Exercise 1:
Arrange the entries as a Markdown table with the columns Row and Line, from the line with "scientific name: Inga macrophylla" up to and including the last line of the entries. Number each row and leave out blank lines.

Extract provided:

Ned Foley writes:
In the whirlwind of commentary surrounding Wednesday's decision, I've
heard and/or read some folks, including even those who support the
decision, saying the Stevens/O'Connor majority opinion was
insufficiently
sensitive to the free speech interests at stake.
I'm still trying to digest exactly what they said in support of their
ruling and want to commend them for writing an opinion as short as
possible given the magnitude and the complexity of the case.
(If it is hard for someone who specializes in election law to take it
all
in, consider the average lawyer -- not to mention the average
non-lawyer
citizen -- who needs to understand this important decision.)
My initial impression, however, is that this critique of the majority
may
be a bit unfair: the soft money part of the opinion spends a lot of
time talking about why contributions count less in free speech terms
than
expenditures, and isn't there one part of that opinion where they see a
particular aspect a "closer call" but under balancing Congress
just makes it? (That's a sign of sensitivity to the interests at
stake.)

Dataset rows:
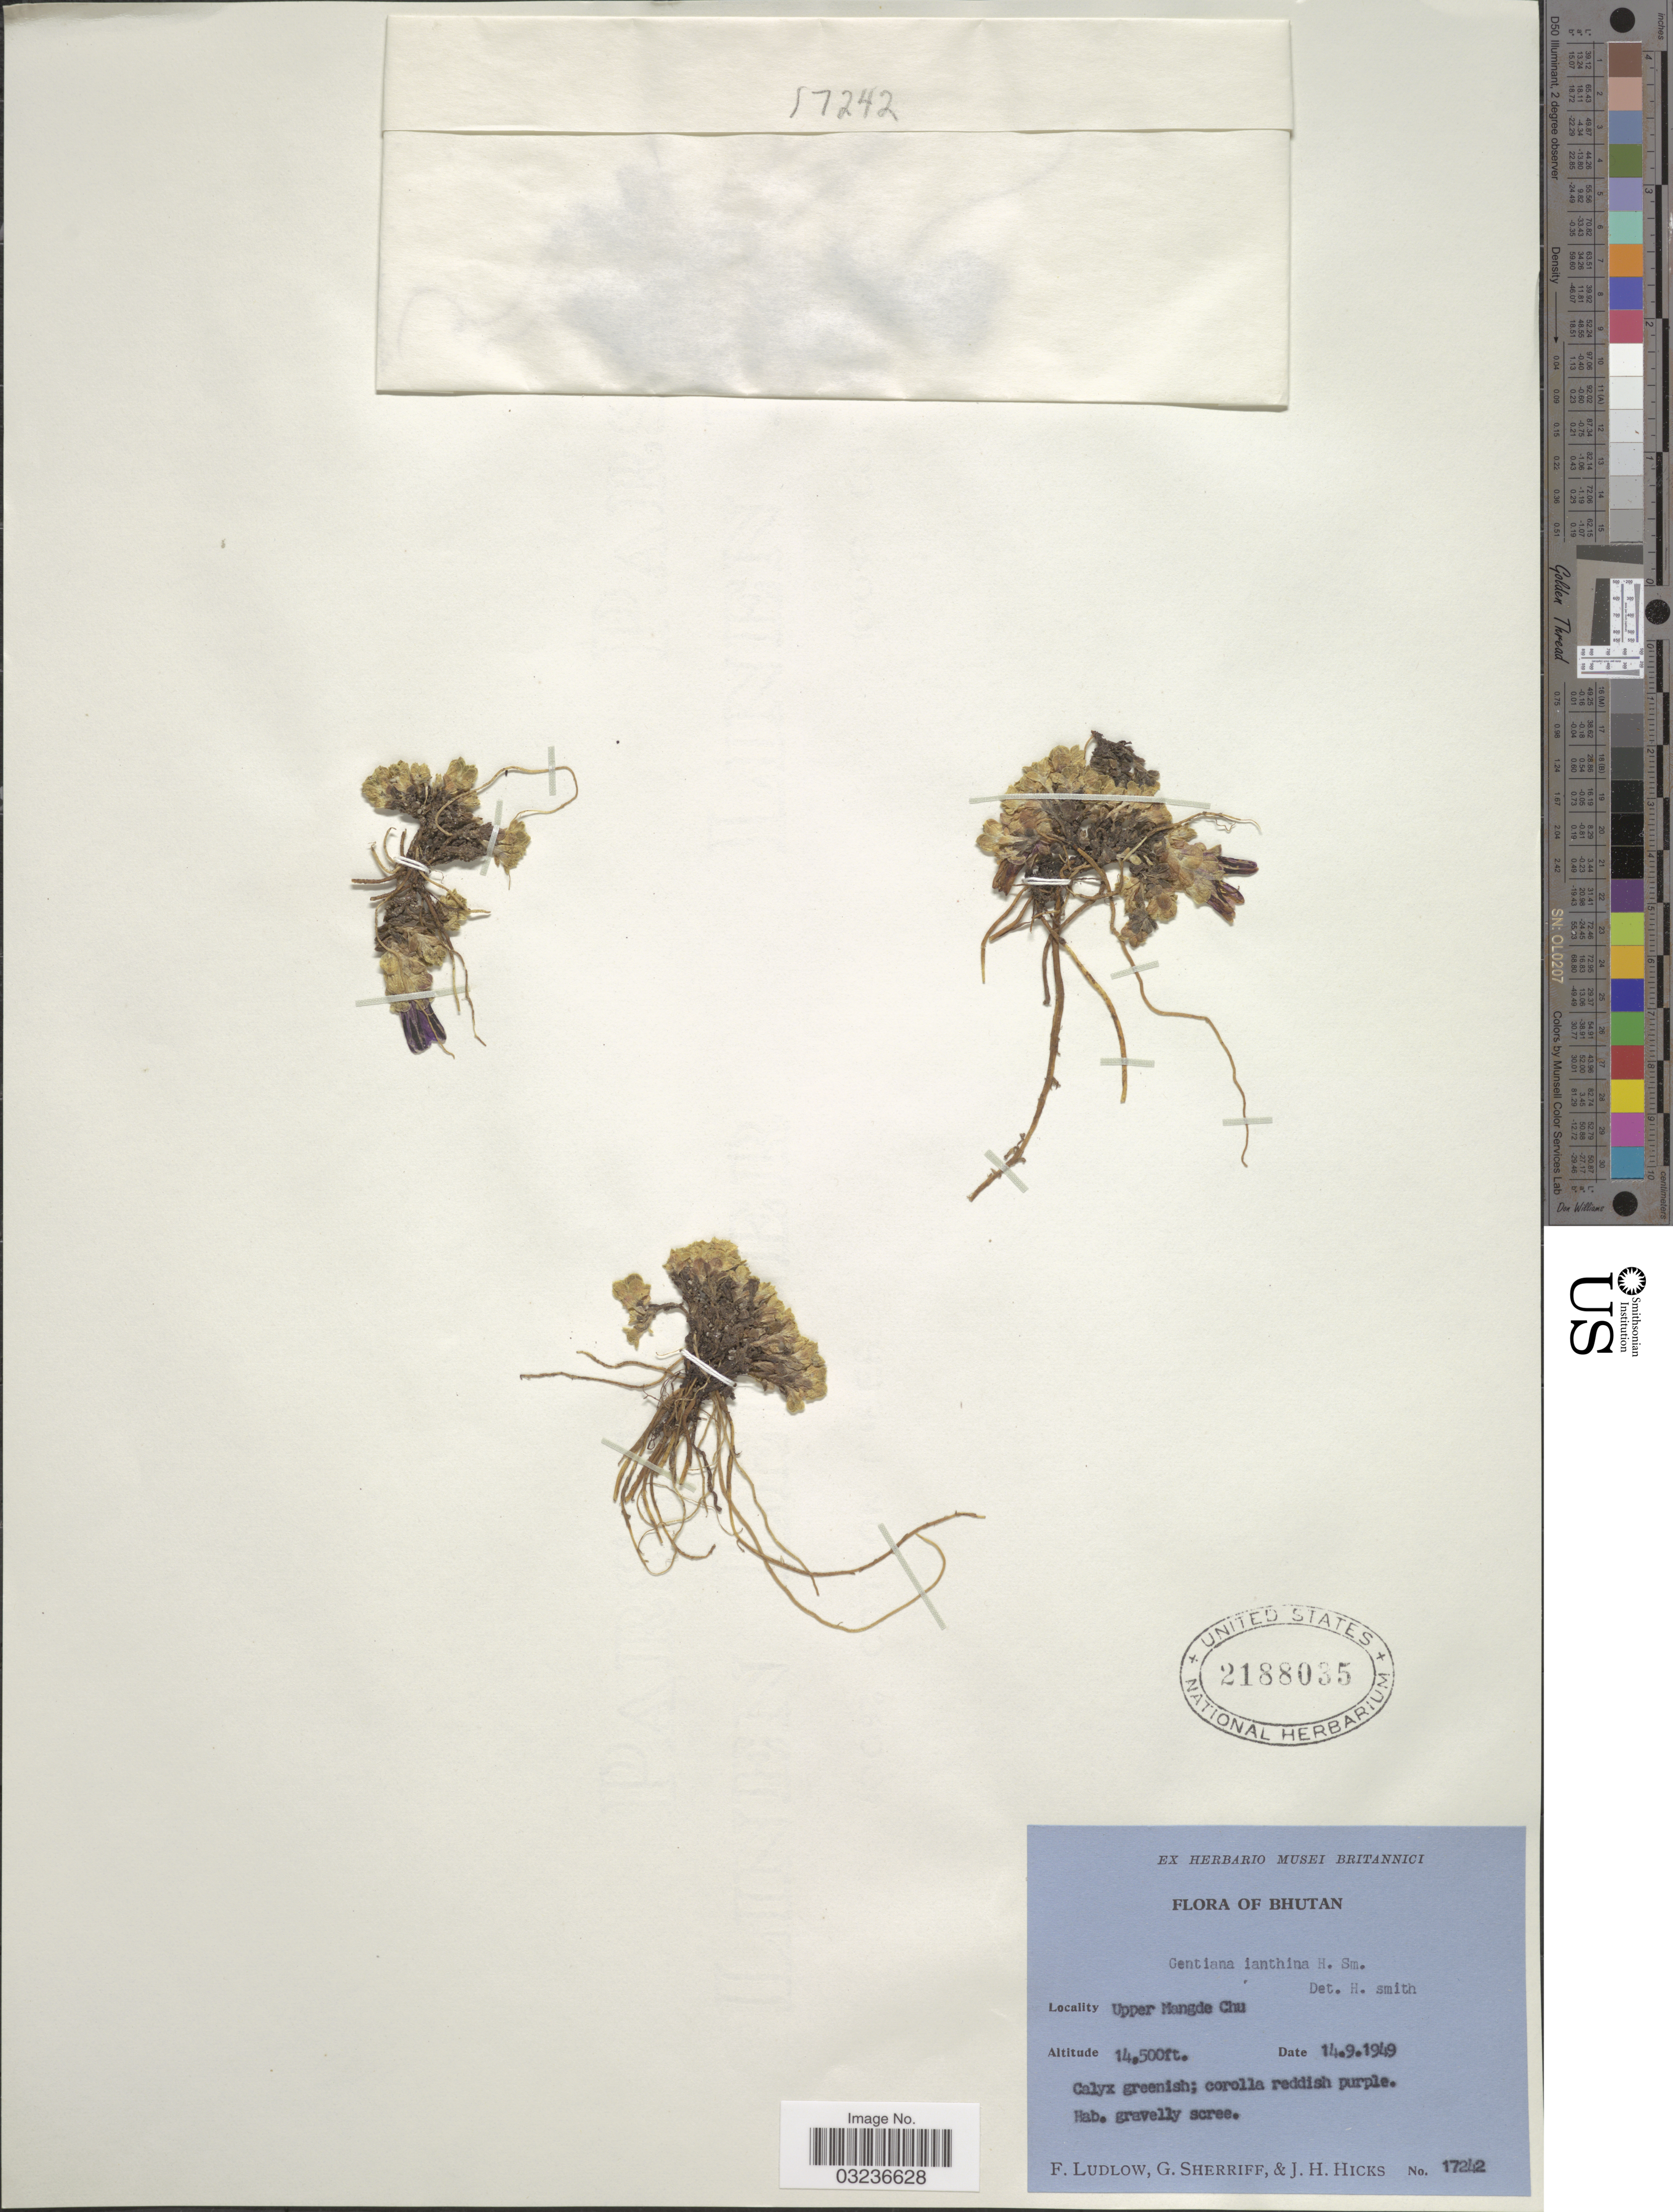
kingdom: Plantae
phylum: Tracheophyta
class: Magnoliopsida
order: Gentianales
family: Gentianaceae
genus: Gentiana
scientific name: Gentiana ianthina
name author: Harry Sm.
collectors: F. Ludlow, G. Sherriff & J. H. Hicks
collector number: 17242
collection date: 1949-09-14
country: Bhutan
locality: Upper Mangde Chu.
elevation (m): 4420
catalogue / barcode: US 2188035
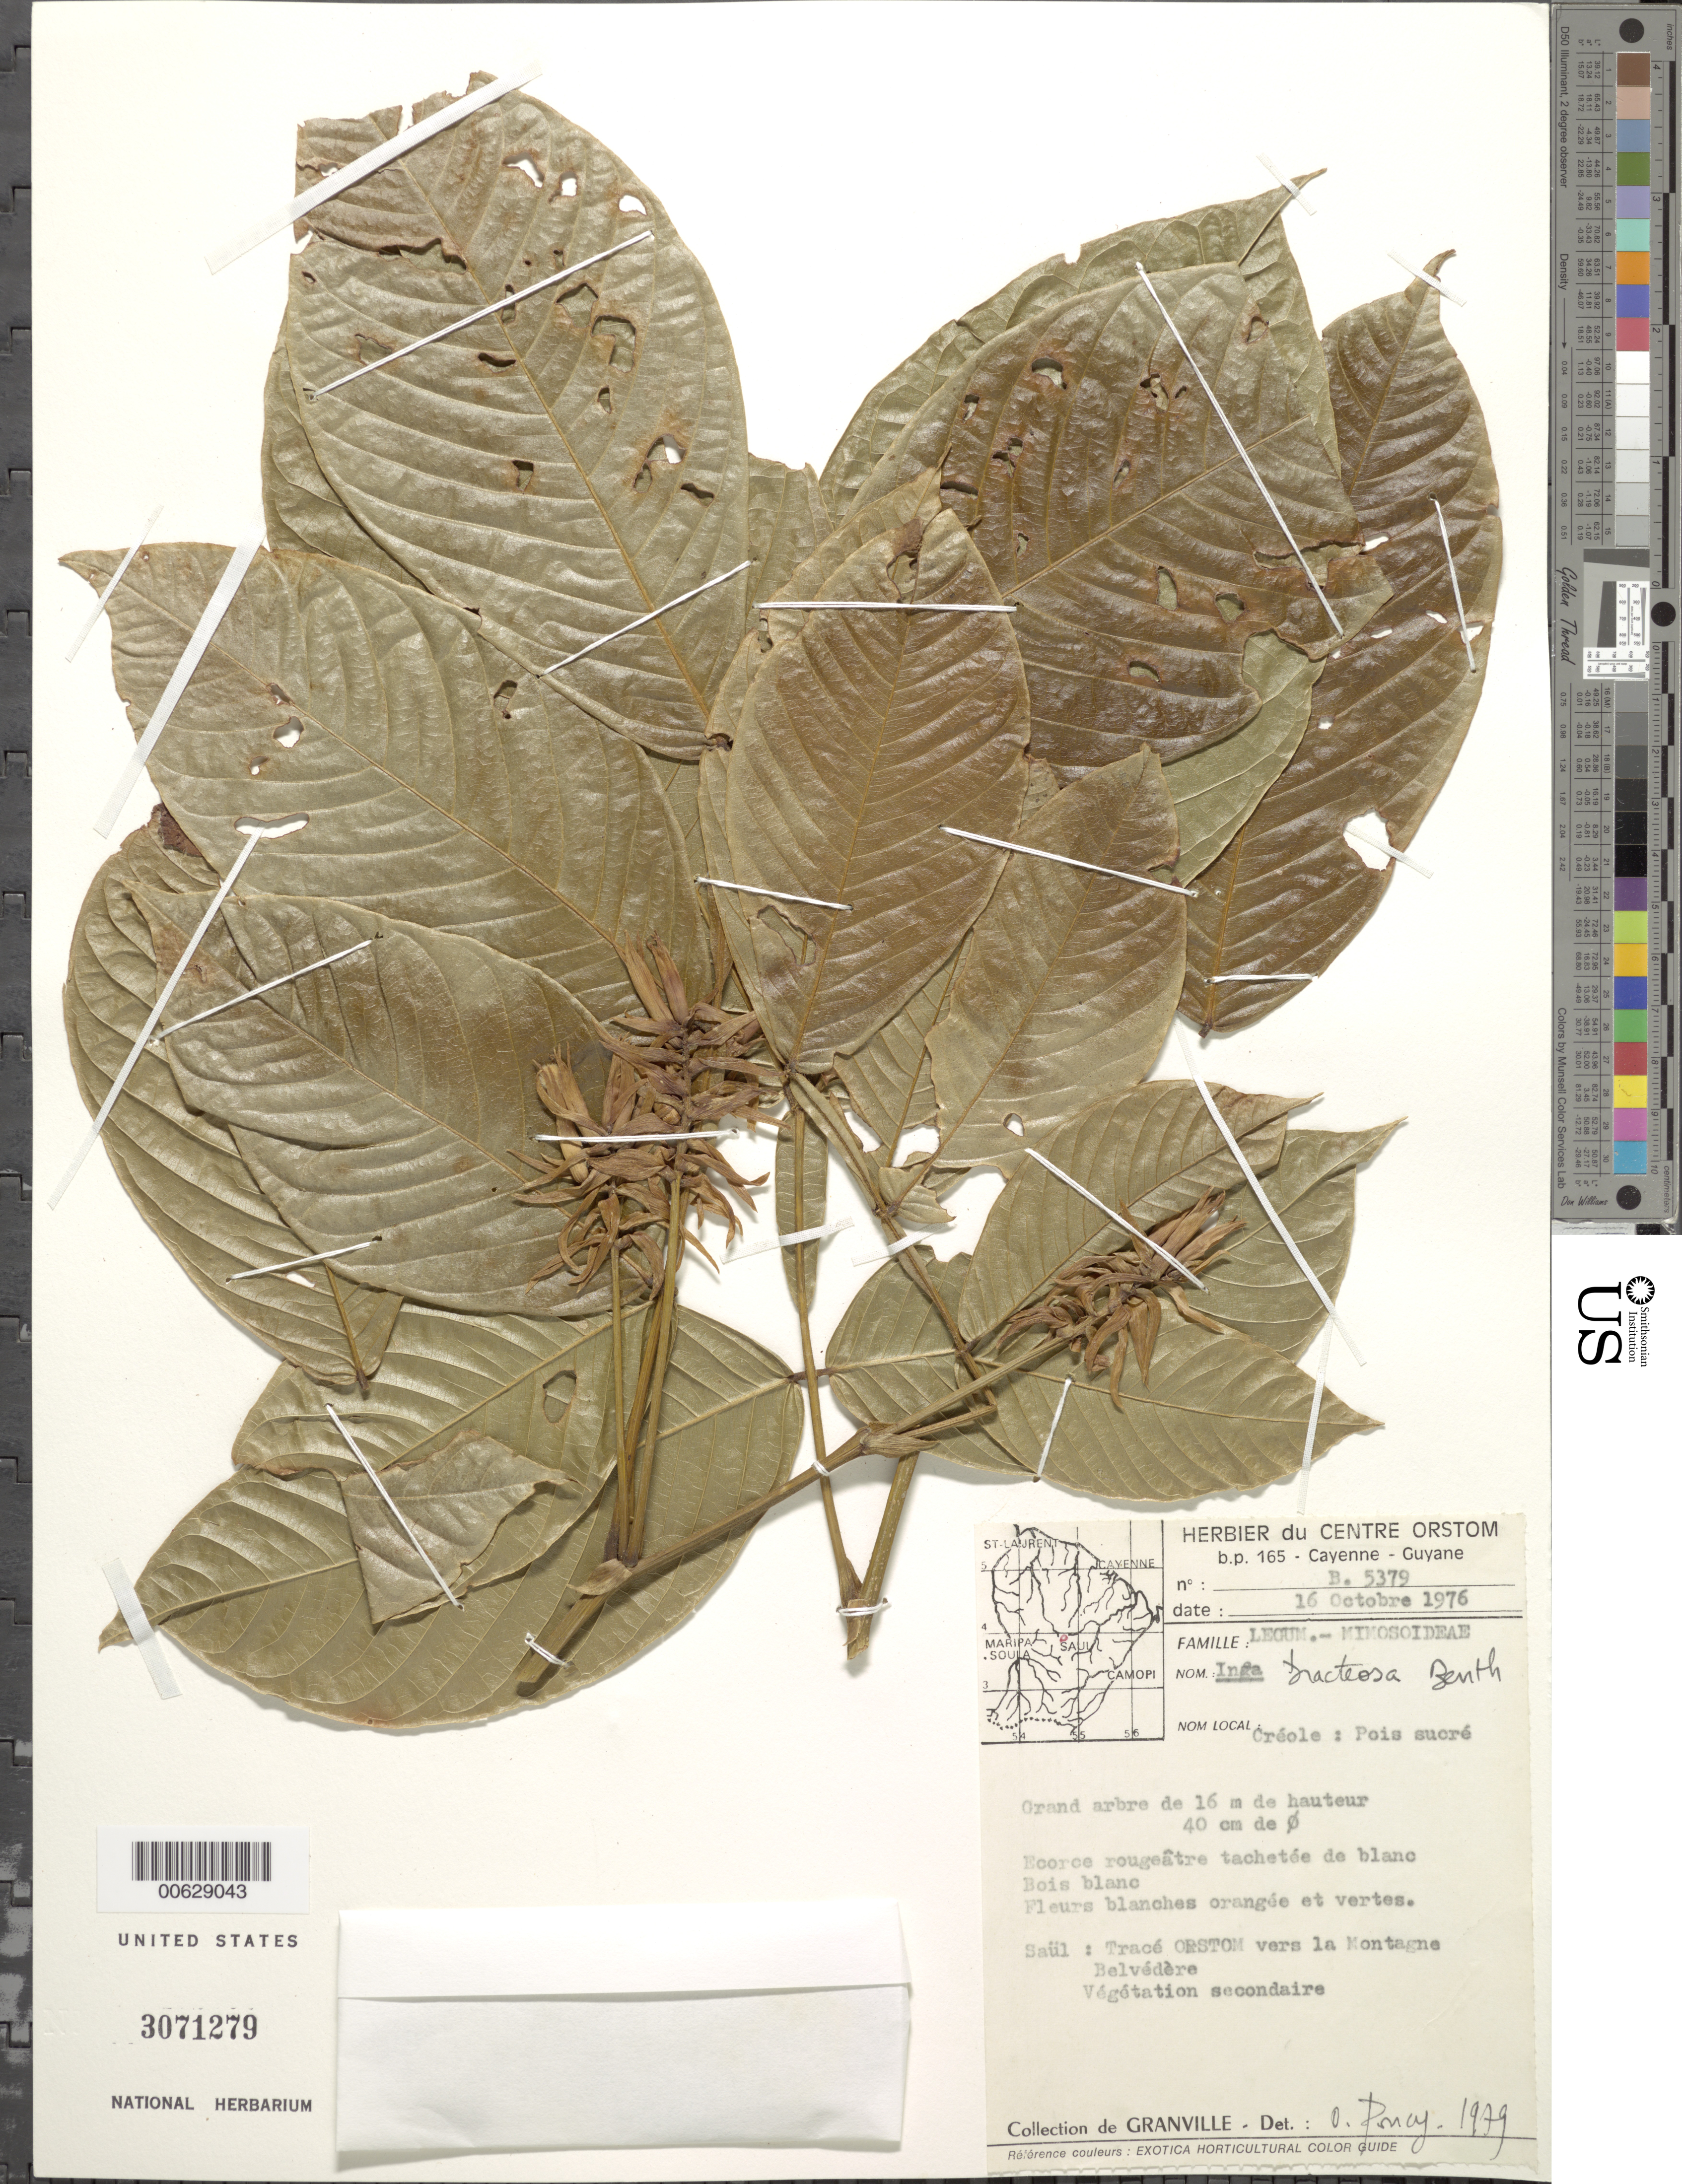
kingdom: Plantae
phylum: Tracheophyta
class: Magnoliopsida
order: Fabales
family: Fabaceae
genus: Inga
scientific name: Inga macrophylla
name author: Humb. & Bonpl. ex Willd.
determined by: Poncy, O.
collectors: J.-J. de Granville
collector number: B 5379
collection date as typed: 16-Oct-76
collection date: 1976-10-16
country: French Guiana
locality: Saül, ORSTOM, vers la Montagne Belvédère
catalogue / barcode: US 3071279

Exercise 2:
Set down word for word the passage of the commentary on Wednesday's decision from "I'm still trying" up to and including "of the case.".

Complete output 1:
| Row | Line |
|---|---|
| 1 | scientific name: Inga macrophylla |
| 2 | name author: Humb. & Bonpl. ex Willd. |
| 3 | determined by: Poncy, O. |
| 4 | collectors: J.-J. de Granville |
| 5 | collector number: B 5379 |
| 6 | collection date as typed: 16-Oct-76 |
| 7 | collection date: 1976-10-16 |
| 8 | country: French Guiana |
| 9 | locality: Saül, ORSTOM, vers la Montagne Belvédère |
| 10 | catalogue / barcode: US 3071279 |

Complete output 2:
I'm still trying to digest exactly what they said in support of their
ruling and want to commend them for writing an opinion as short as
possible given the magnitude and the complexity of the case.